In spite of their relatively monolithic flavor profiles and lack of character, there are far worse plonks from around the world at this price point. Are these 2 wines good? Not really! Are these 2 wines a true representaives of what Portuguese wine is about? Absolutely NOT! However, considering the price paid, both Pedra do Urso and Monte das Ânforas do provide good QPR values and fit the bill as simple 'Portuguese table wines'.

These wines DO complement a variety of food dishes of rich flavors due to their relatively low alcohol content. As an experiment, we took them to dinner with friends in a Chinese restaurant and ordered food such as chicken in scallion ginger sauce, sweet and sour pork chop, pan fried T-bone steak, stir fried vegetable with dried squid, casserole of eggplant cooked with salted fish and chicken. Both wine showed well in pairing with the above dishes.

Thursday, October 4, 2007

A wine tasting event with Jean-Philippe Marchand

Jean-Philippe Marchand from Doamine Marchand Frères was on hand last weekend at Astor to showcase three of their 2005 Burgundies.

The estate of Doamine Marchand Frères was founded in Morey-Saint-Denis in 1813. In 1983, the Marchand family also purchased a wine grower’s house in the heart of Gevrey-Chambertin which currently serves as a wine shop. Today, the Marchand properties include vineyards located in the villages of Charnbolle-Musigny, Morey-Saint-Denis, Gevrey-Chambertin.

Their wine portfolio includes 1er Crus such as Les Sentiers at Chambolle, le Clos des Ormes at Morey, les Combottes at Gevrey as well as Grand Crus including Clos de la Roche at Morey, Griottes Chambertin and Charmes Chambertin at Gevrey. The average age of the vines for all Cru level wines are 40-50 years old except the vines for Charmes Chambertin Grand Cru which are over the age of 60 years.

Besides producing wine under the family label of Doamine Marchand Frères using estate grapes, Jean-Philippe Marchand is a négociant making wine under his own name, using purchased grapes from other growers in the region.

Tasting notes:

2005 Maison Jean-Philippe Marchand Bourgogne Hautes Côtes de Nuits Chardonnay
Price: $21

Color: Light bright gold.
Nose: Closed initially. With air, it eventually shows lemon peel and mineral notes
Palate: Lemon, green apple and honey notes, fairly crispy and balanced.
Body: Medium and smooth.
Finish: Medium but very focused notes of citrus flavor.

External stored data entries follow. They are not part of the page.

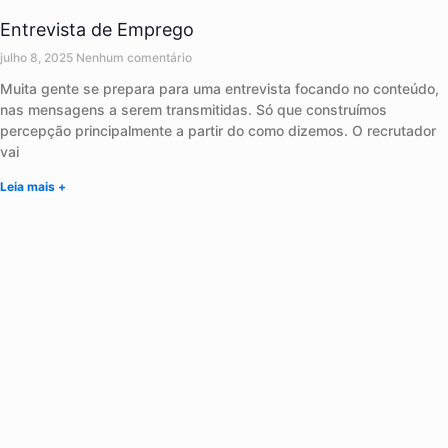
Entrevista de Emprego
julho 8, 2025
Nenhum comentário
Muita gente se prepara para uma entrevista focando no conteúdo,
nas mensagens a serem transmitidas. Só que construímos
percepção principalmente a partir do como dizemos. O recrutador
vai
Leia mais +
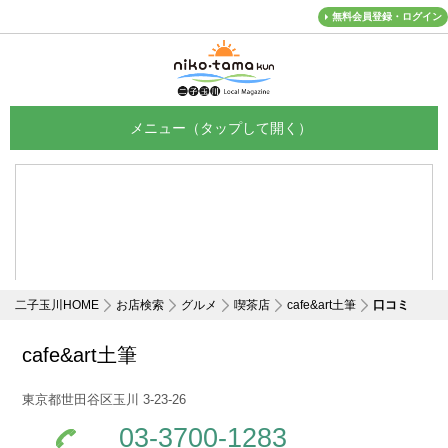
無料会員登録・ログイン
メニュー
二子玉川HOME
お店検索
グルメ
喫茶店
cafe&art土筆
口コミ
cafe&art土筆
東京都世田谷区玉川 3-23-26
03-3700-1283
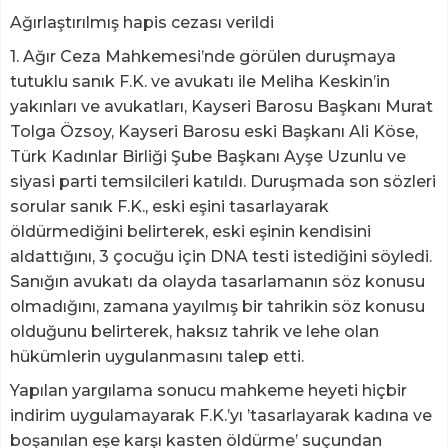
Ağırlaştırılmış hapis cezası verildi
1. Ağır Ceza Mahkemesi’nde görülen duruşmaya
tutuklu sanık F.K. ve avukatı ile Meliha Keskin’in
yakınları ve avukatları, Kayseri Barosu Başkanı Murat
Tolga Özsoy, Kayseri Barosu eski Başkanı Ali Köse,
Türk Kadınlar Birliği Şube Başkanı Ayşe Uzunlu ve
siyasi parti temsilcileri katıldı. Duruşmada son sözleri
sorular sanık F.K., eski eşini tasarlayarak
öldürmediğini belirterek, eski eşinin kendisini
aldattığını, 3 çocuğu için DNA testi istediğini söyledi.
Sanığın avukatı da olayda tasarlamanın söz konusu
olmadığını, zamana yayılmış bir tahrikin söz konusu
olduğunu belirterek, haksız tahrik ve lehe olan
hükümlerin uygulanmasını talep etti.
Yapılan yargılama sonucu mahkeme heyeti hiçbir
indirim uygulamayarak F.K.’yı ’tasarlayarak kadına ve
boşanılan eşe karşı kasten öldürme’ suçundan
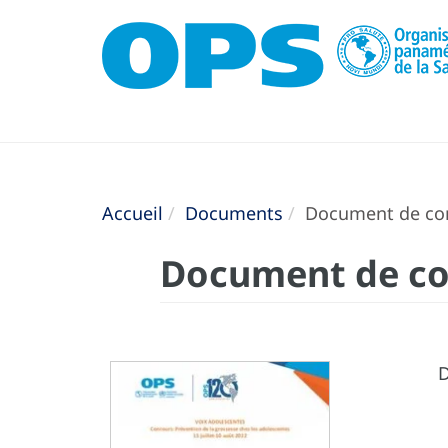
Accueil
Documents
Document de com
Document de co
D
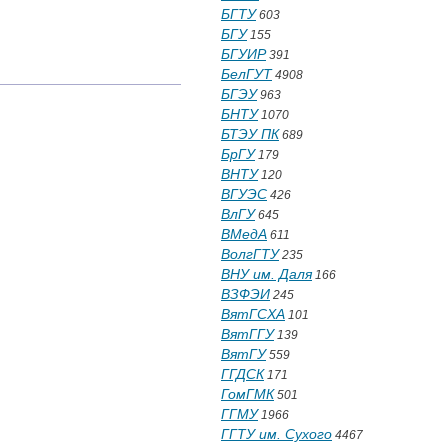
БГТУ
603
БГУ
155
БГУИР
391
БелГУТ
4908
БГЭУ
963
БНТУ
1070
БТЭУ ПК
689
БрГУ
179
ВНТУ
120
ВГУЭС
426
ВлГУ
645
ВМедА
611
ВолгГТУ
235
ВНУ им. Даля
166
ВЗФЭИ
245
ВятГСХА
101
ВятГГУ
139
ВятГУ
559
ГГДСК
171
ГомГМК
501
ГГМУ
1966
ГГТУ им. Сухого
4467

2005 Maison Jean-Philippe Marchand Cevrey-Chambertin "Clos Prieur
Price: $35

Color: Light ruby.
Nose: Red fruits, brown sugar and smoke.
Palate: Very tight but balanced. Sour cherry dominates the flavor with underlayer notes of earth. Structure is firm. Fairly focused.
Body: Medium.
Finish: Medium-long but very clean. Tannins still grainy at this point.

2005 Doamine Marchand Frères Morey-St.-Denis 1er CruClos des Ormes
Price: $62

Color: Dark ruby.
Nose: Sweat oak, baking spice, coffee and wet earth overshadow the black fruit. Light aroma of rose pedal.
Palate: Extremely tight but still exhibits great balance. Dark cherry layered with herbs, oak and spices supported by velvety tannins. Good acidity and concentrated fruit.
Body: Full.
Finish: Very long. Most notes of cherry and spice (cinnamon?)

These 3 wines demonstrate the great quality of 2005 Burgundies in general. represents quality better than the average wines of their respective wine-class. Again, these wines

The Chardonnay is straightforward, crisp and pleasant. But for $21, it does not represent a great QPR wine. There are a lot of 2005 Bourgogne Blanc out there with similar price point.

The Clos Prieur is a great food wine. Balanced, structured and very focused. For $35, it is a good value compare to other basic Cevrey-Chambertin wines. Too bad at the tasting there is no opportunity to compare this one with the estate wine, Domaine Marchand Frères Gevrey-Chambertin “En Songe”, to see which one is better.

Clearly the Clos des Ormes is a big wine. It has great cellar potential. Although drinking well now with proper decanting, I bet in 10 years this will be a great drink after it sheds the baby fat. However, it is not cheap for $62 per pop.